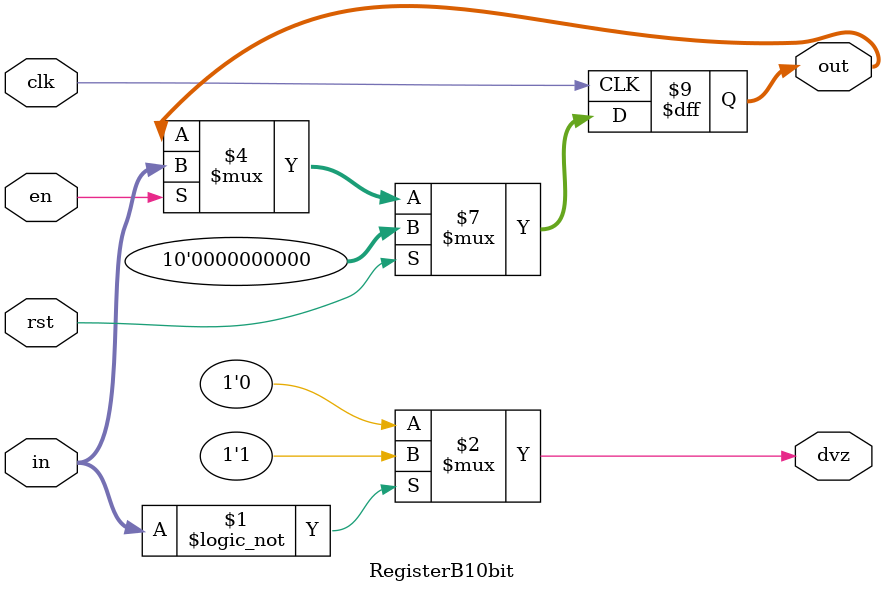
<source format=v>
module RegisterB10bit(in, en, rst, clk, out, dvz);
    parameter N = 10;

    input [N-1:0] in;
    input  en, clk, rst;

    output reg [N-1:0] out;
    output  dvz;


    assign dvz = (in == 0) ? 1'b1 : 1'b0 ;

    always @(posedge clk ) begin
        if (rst)
            out <= 10'b0000000000;
  
        else if (en)
            out <= in;
    end

endmodule

</source>
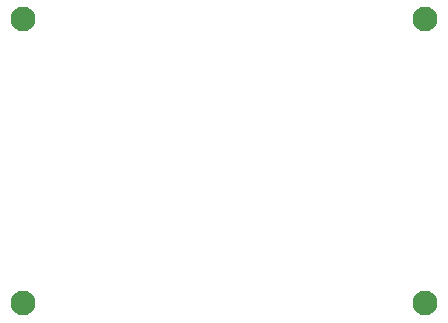
<source format=gbr>
%TF.GenerationSoftware,KiCad,Pcbnew,9.0.5*%
%TF.CreationDate,2025-12-25T12:25:19+05:30*%
%TF.ProjectId,TSH82_Configurable_Op-amp_Board,54534838-325f-4436-9f6e-666967757261,v1.1*%
%TF.SameCoordinates,Original*%
%TF.FileFunction,NonPlated,1,2,NPTH,Drill*%
%TF.FilePolarity,Positive*%
%FSLAX46Y46*%
G04 Gerber Fmt 4.6, Leading zero omitted, Abs format (unit mm)*
G04 Created by KiCad (PCBNEW 9.0.5) date 2025-12-25 12:25:19*
%MOMM*%
%LPD*%
G01*
G04 APERTURE LIST*
%TA.AperFunction,ComponentDrill*%
%ADD10C,2.100000*%
%TD*%
G04 APERTURE END LIST*
D10*
%TO.C,H1*%
X126000000Y-82000000D03*
%TO.C,H4*%
X126000000Y-106000000D03*
%TO.C,H2*%
X160000000Y-82000000D03*
%TO.C,H3*%
X160000000Y-106000000D03*
M02*

</source>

━━━━━━━━━━━━━━━━━━━━━━━━━━━━━━

(What to produce)
For each line above that includes "format", copy the line.

(Solution for this task)
<source format=v>
<source format=gbr>
G04 Gerber Fmt 4.6, Leading zero omitted, Abs format (unit mm)*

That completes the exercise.